Travail demandé ::
Selon le texte sur l'anonymat des blogueurs, quel sénateur a déposé la proposition de loi ?

Extrait de texte ::
——————————
Les blogueurs vont-ils pouvoir garder leur anonymat ?
2 juin 2010
C'est la dernière polémique en cours sur la toile : elle concerne un texte de loi, déposé par le sénateur Jean-Louis Masson dans l'objectif de « faciliter l'identification des éditeurs de sites de communication en ligne et en particuliers des 'blogueurs' professionnels et non professionnels ». Ce texte aurait pour conséquence d'aligner le statut des blogueurs non professionnels sur celui des éditeurs de sites professionnels. Autrement dit : si la loi passe, le simple blogueur aurait l'obligation légale de dévoiler son véritable nom, alors qu'il peut aujourd'hui ne tenir à la disposition du public, pour préserver son anonymat, « que le nom, la dénomination ou la raison sociale et l'adresse » de son hébergeur, sous réserve de lui avoir communiqué à lui tous ses éléments d'identification personnelle. En réponse à cette proposition, plusieurs acteurs de l'Internet français, parmi lesquels le secrétaire général de Reporters sans frontières, ont publié un appel accompagné d'une pétition. Leur texte affirme qu'une « telle loi porterait atteinte à la liberté d'expression sur Internet », précisant : « les blogueurs qui choisissent l'anonymat le font pour des raisons liées à leur vie professionnelle ou personnelle. Sans cet anonymat, beaucoup arrêteraient de bloguer ». D'où un appel aux « députés et sénateurs à refuser cette proposition de loi, qui contrairement à ce que prétendent ses auteurs, n'apporterait rien en ce qui concerne la protection contre la diffamation, déjà efficacement assurée par la loi actuelle ».
——————————
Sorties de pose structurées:
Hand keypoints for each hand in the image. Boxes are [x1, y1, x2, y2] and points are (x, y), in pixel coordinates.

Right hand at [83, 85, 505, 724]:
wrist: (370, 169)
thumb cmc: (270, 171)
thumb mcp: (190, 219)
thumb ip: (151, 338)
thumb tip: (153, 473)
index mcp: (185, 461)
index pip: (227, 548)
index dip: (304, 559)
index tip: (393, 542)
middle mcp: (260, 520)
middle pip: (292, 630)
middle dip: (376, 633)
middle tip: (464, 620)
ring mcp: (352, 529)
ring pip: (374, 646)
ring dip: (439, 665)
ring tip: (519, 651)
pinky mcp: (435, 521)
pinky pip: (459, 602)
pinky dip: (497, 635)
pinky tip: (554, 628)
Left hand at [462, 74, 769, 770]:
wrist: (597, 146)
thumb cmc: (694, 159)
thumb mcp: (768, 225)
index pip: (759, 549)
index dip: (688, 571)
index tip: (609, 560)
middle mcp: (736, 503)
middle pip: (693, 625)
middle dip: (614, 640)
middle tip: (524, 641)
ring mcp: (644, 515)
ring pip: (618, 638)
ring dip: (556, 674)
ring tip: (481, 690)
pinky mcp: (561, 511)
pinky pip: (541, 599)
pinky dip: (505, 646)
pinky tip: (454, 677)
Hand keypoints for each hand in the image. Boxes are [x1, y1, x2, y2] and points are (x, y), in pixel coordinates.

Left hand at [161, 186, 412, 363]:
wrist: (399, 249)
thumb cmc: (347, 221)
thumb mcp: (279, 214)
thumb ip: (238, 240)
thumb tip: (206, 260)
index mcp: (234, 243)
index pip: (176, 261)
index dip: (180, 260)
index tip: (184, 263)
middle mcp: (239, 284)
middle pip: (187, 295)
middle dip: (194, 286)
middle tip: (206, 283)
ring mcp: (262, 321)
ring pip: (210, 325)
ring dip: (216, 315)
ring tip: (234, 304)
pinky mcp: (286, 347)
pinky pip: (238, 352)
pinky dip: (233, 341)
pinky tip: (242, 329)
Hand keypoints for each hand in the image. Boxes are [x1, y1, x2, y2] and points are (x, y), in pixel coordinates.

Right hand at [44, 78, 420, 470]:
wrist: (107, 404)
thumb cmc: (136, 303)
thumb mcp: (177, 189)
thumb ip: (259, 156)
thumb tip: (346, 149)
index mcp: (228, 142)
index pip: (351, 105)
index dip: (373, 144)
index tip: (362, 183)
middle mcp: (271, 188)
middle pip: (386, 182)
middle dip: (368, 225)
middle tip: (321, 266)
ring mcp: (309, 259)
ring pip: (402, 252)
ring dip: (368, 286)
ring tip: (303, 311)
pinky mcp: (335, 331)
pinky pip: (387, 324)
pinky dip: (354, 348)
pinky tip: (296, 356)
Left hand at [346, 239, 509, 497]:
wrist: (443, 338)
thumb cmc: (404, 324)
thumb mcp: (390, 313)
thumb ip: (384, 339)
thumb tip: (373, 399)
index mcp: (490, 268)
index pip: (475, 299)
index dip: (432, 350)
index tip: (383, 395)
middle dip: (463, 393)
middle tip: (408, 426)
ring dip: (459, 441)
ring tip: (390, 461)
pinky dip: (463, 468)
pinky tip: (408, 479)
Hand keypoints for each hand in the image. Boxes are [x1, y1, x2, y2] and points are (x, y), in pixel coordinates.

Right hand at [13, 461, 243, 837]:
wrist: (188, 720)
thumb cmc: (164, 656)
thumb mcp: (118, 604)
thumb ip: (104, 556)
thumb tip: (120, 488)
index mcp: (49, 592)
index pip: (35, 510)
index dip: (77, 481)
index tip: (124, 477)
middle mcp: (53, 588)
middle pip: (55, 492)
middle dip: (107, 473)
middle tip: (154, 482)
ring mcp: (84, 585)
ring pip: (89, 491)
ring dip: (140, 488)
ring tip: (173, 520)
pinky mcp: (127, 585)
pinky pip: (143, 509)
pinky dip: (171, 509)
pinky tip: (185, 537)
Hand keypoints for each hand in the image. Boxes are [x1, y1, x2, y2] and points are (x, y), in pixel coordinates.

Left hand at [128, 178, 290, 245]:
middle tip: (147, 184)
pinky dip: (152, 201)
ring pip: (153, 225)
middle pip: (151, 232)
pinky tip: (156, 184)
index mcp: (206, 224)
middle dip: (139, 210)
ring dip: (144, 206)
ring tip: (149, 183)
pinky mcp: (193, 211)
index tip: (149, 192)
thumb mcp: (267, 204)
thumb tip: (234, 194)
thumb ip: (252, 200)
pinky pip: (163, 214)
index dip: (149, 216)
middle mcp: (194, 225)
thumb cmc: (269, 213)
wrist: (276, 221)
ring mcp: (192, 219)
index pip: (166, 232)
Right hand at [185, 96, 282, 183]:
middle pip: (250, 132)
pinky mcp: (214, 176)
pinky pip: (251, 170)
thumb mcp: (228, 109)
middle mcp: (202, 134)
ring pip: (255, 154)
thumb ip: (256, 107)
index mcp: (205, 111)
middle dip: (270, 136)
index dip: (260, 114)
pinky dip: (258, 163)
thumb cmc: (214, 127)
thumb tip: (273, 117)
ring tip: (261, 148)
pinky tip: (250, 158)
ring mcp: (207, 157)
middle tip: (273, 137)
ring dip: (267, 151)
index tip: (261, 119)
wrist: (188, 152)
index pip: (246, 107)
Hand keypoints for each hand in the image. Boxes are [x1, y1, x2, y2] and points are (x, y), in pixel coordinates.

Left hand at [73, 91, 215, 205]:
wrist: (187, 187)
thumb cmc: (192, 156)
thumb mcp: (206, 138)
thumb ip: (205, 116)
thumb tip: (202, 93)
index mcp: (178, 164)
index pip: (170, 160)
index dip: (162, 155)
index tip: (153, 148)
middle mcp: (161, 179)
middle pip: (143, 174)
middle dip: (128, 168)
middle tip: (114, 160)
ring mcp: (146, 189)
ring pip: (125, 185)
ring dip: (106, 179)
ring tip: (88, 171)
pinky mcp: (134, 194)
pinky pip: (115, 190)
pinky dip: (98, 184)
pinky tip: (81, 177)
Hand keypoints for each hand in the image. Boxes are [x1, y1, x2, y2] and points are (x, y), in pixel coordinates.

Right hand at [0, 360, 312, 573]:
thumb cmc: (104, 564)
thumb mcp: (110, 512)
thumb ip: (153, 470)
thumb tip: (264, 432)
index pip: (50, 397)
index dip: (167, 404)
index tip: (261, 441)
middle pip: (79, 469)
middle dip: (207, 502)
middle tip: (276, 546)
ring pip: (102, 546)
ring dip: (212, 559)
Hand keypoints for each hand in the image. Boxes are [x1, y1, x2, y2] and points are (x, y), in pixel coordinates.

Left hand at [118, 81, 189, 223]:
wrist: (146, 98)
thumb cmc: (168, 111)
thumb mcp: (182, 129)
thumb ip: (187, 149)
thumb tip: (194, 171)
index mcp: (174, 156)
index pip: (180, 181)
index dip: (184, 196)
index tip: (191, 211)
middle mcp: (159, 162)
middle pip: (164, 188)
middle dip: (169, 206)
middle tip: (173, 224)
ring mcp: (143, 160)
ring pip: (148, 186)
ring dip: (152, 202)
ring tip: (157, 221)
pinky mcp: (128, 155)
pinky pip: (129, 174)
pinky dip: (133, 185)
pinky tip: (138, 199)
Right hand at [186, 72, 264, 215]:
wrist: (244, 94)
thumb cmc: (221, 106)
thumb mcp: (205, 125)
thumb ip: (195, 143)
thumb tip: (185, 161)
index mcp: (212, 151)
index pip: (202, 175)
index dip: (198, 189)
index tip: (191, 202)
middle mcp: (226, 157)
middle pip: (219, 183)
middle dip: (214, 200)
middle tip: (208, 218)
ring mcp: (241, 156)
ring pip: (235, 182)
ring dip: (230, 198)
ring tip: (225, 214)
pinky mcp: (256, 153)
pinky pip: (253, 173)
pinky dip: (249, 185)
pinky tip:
——————————
Réponse ::
Jean-Louis Masson.